ANALYSIS OF THE BINDING AND ASSOCIATION OF HUMAN INTERMEDIATE DENSITY LIPOPROTEINS TO HEPG2 CELLS

The binding of human intermediate density lipoproteins (IDL) to HepG2 cells was studied. We found that human I-125-IDL interact with a binding site of high-affinity (K(d) 0.74 /mug/ml, B(max) 0.049 mug/mg cell protein) and a binding site of lower affinity (K(d) 86.8 mug/ml; B(max) 0.53 mug/mg cell protein). The high-affinity binding sites show characteristics of LDL-receptors since they interact with IDL and low-density lipoproteins (LDL) and are calcium dependent. The low-affinity binding sites are calcium-independent and interact with IDL, LDL, high density lipoproteins-3 (HDL3), apolipoprotein (apo) E-liposomes, apoCs-liposomes, apoA-I-liposomes but not with liposomes containing albumin or erythrocyte membrane proteins. Therefore, HepG2 cells have on their surface a binding site that resembles or is identical to the lipoprotein binding site (LBS) that we found on rat liver membranes (Brissette and Noel (1986) J. Biol. Chem. 261, 6847-6852).

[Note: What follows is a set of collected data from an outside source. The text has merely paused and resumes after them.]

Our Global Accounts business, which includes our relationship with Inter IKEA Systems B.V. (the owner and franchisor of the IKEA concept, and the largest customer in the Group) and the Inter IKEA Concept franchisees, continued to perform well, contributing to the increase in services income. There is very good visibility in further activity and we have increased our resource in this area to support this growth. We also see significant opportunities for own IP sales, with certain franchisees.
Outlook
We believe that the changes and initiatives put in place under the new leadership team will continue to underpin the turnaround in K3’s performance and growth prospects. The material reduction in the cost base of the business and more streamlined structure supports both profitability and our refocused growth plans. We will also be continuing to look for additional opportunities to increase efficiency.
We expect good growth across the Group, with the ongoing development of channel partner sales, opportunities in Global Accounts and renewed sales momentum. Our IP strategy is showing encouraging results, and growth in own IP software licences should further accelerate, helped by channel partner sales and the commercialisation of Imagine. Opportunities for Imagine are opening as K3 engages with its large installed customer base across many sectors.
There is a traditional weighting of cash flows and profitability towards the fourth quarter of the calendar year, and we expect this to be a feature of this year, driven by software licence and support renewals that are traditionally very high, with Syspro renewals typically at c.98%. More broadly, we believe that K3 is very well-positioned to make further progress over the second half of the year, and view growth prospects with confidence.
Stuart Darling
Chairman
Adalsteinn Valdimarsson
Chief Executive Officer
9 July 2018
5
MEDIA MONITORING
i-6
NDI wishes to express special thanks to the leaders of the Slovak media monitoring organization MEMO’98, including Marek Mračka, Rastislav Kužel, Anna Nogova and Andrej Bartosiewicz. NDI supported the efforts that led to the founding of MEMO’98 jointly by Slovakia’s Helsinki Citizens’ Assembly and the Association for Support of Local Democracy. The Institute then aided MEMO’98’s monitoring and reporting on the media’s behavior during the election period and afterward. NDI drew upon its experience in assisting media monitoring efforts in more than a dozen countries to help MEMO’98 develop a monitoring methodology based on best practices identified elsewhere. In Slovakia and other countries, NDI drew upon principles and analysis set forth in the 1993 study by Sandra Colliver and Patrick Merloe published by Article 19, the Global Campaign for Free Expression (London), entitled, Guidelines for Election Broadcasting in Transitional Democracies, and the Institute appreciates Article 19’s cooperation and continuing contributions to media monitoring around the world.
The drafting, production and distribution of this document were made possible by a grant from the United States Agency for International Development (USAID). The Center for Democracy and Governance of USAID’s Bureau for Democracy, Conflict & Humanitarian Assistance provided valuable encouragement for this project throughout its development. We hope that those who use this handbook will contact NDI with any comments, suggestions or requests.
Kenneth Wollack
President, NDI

Internalization, degradation and cholesterol ester selective uptake were determined in the presence or in the absence of a sufficient amount of human HDL3 to abolish the interaction of IDL to the LBS in order to obtain information on the function of this site. Our results suggest that the LBS participates in the internalization of IDL but not in their degradation and that it is responsible for the selective uptake of cholesterol esters of IDL.